■ **PASSAGE**
=======

Crispin Hull / Housing crisis demands ‘demand’ action


A lawyer friend of mine who has acted on and off for large developers once told me that the really big money is Australia is made from change of land use.  

Imagine, then, the vast amounts of money that will slosh about with Labor’s new policy to build 1.2 million dwellings over five years.  

The Australian public will pay up to $3 billion which will to go to the states at $15,000 a dwelling. A further $500 million will go to local government for infrastructure.  

It sounds all very laudable, but this housing policy will require massive and unnecessary shifts in resources that are completely against the public interest. The resources will go from the public sector to individual property developers and builders in the private sector – wasted on sterile unproductive investment.  

The money is to bribe and coerce local government into trashing neighbourhoods with high-rise and to bribe and coerce state and local governments to surrender prime agricultural land to housing.  

Agriculture will then further encroach on wilderness or other virgin land – adding the threat to Indigenous land. Eventually we become a net food importer. And what about the greenhouse gases generated by the construction of 1.2 million dwellings?  

Why is Labor doing this? Why are the Greens also promoting high-scale construction of housing requiring massive environmental and agricultural destruction? The questions have puzzled me and others for a long time, but the answer is becoming more obvious.

=======

■ **STUDY MATERIAL**

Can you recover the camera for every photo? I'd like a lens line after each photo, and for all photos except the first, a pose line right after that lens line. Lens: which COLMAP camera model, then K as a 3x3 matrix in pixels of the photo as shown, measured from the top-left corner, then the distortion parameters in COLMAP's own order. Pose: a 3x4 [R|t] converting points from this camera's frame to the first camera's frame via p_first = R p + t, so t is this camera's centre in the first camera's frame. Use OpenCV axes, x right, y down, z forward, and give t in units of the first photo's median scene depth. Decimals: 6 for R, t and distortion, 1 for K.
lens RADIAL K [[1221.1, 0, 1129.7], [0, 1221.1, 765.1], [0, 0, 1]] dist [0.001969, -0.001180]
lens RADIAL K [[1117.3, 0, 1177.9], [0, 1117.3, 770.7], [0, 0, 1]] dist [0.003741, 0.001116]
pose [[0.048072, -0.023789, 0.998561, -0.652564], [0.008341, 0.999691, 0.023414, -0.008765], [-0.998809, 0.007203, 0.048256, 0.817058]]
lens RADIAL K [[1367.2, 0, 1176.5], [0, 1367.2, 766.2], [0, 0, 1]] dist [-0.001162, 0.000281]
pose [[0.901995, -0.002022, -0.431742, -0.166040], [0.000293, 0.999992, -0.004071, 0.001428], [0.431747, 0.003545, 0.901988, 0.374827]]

=======

■ **ASSIGNED TASK A**
Reproduce the part of the housing column that begins at the words "Imagine, then, the" and stops after "government for infrastructure.".
■ **ASSIGNED TASK B**
Answer these from the housing column:
(i) How many dwellings does Labor's new policy aim to build, and over how many years?
(ii) How much money per dwelling will go to the states?
(iii) What amount will go to local government for infrastructure?

■ **ANSWER SECTION A**
Imagine, then, the vast amounts of money that will slosh about with Labor’s new policy to build 1.2 million dwellings over five years.  

The Australian public will pay up to $3 billion which will to go to the states at $15,000 a dwelling. A further $500 million will go to local government for infrastructure.

■ **ANSWER SECTION B**
(i) 1.2 million dwellings over five years
(ii) $15,000 a dwelling
(iii) $500 million